[Collected data]
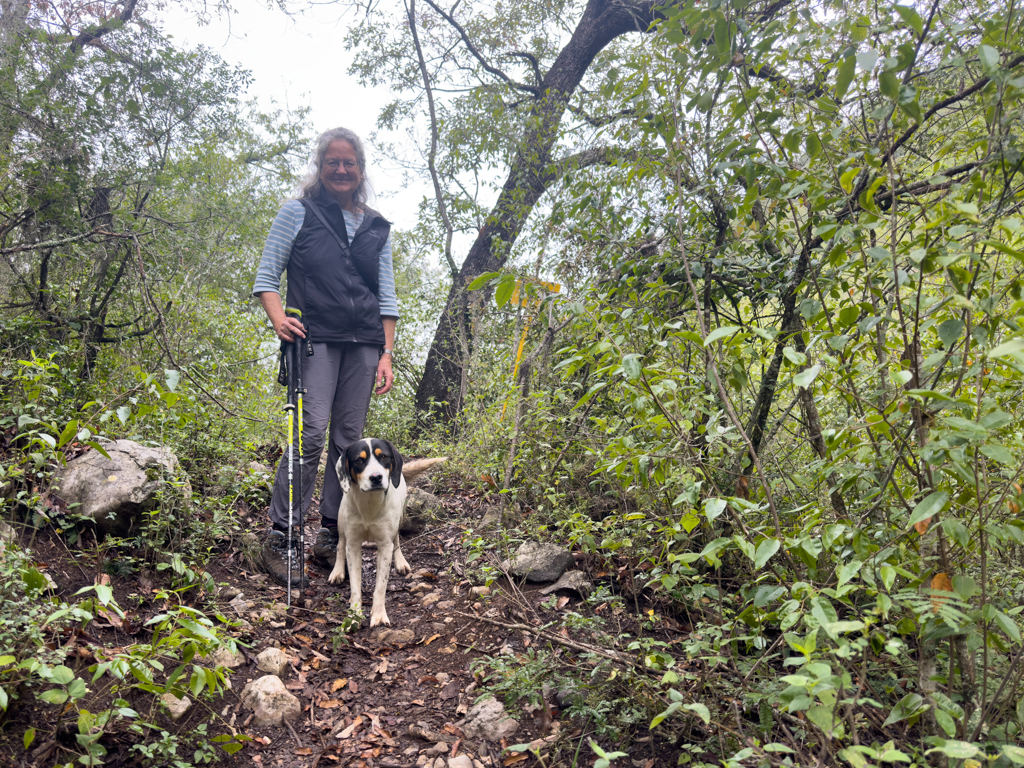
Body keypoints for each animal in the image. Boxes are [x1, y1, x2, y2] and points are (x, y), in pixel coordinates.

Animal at [325, 442, 442, 626]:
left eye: (384, 457)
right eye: (359, 460)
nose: (376, 477)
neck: (369, 503)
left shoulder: (385, 545)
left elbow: (380, 586)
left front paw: (379, 615)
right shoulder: (353, 544)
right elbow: (355, 586)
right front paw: (354, 615)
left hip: (399, 517)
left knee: (397, 541)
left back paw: (400, 562)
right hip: (341, 520)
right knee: (340, 544)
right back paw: (337, 571)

PROBLEM REQUIREMENTS: Write out the records word for word. Pictures stay out.

ANSWER BOX:
Body keypoints for each animal in the image. Boxes are [x1, y1, x2, y2] and points are (x, y), in pixel coordinates.

Animal at [325, 442, 442, 626]:
left eye: (384, 457)
right eye: (359, 460)
nose: (376, 477)
neck: (369, 503)
left shoulder: (385, 545)
left elbow: (380, 586)
left front paw: (379, 615)
right shoulder: (353, 544)
right elbow: (355, 586)
right front paw: (354, 615)
left hip: (399, 517)
left knee: (397, 541)
left back paw: (400, 562)
right hip: (341, 520)
right knee: (340, 544)
right back paw: (337, 571)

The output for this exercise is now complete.